Session Title: Quick Fire Free Paper 3

Session Date/Time: Thursday 11/09/2014 | 14:30-16:00

Paper Time: 14:35

Venue: Boulevard D

First Author: : I.Laíns PORTUGAL

Co Author(s): :    J.P. Marques   M. Costa   I. Pires   M. Cachulo   J. Figueira   R. Silva

Abstract Details


To compare the incidence and phenotype of neovascularization (NV) between fellow eyes of unilateral retinal angiomatous proliferation (RAP) and typical exudative age-related macular degeneration (tAMD) and also to identify fundoscopic changes associated with the development of NV in RAP fellow-eyes.


Department of Ophthalmology, Centro Hospitalar e Universitário de Coimbra, Coimbra, Portugal. Association for Innovation and Biomedical Research on Light and Image, Coimbra, Portugal.
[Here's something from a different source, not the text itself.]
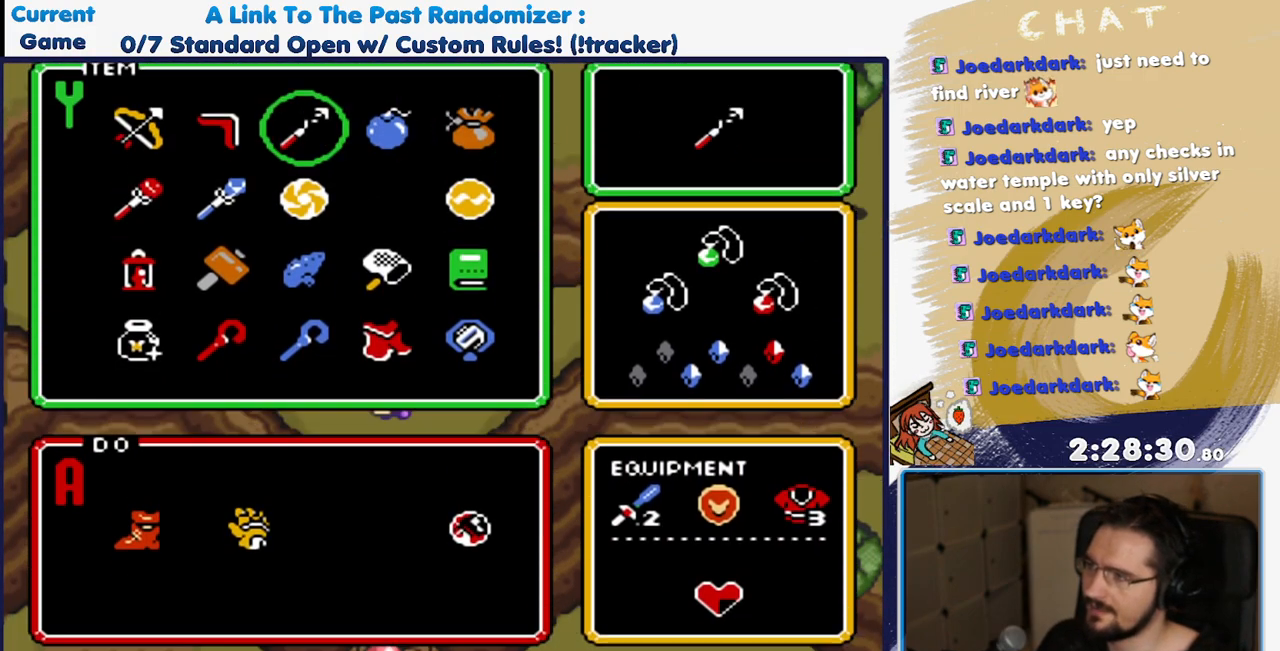
{"dt_ms": 500, "buttons": [], "events": []}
Retrospective study. After assessment of our database, seventy-nine fellow-eyes (study eyes) of patients with unilateral tAMD (group 1, n=40) and RAP (group 2, n=39) were included. All medical records were reviewed and incidence of NV in the study eye was registered when it was confirmed by optical coherence tomography, fluorescein angiography and indocyanine green-angiography. To assess baseline fundoscopic changes and associated risk to conversion, study-eyes’ color fundus photographs at the time of diagnosis of NV in the first eye were retrospectively analyzed. Classification was performed by a certified grader, using an innovative semiautomated software – RetmarkerAMD (Critical Health, SA, Portugal). The diagnosis of AMD NV phenotypes were double-checked using multimodal retinal imaging.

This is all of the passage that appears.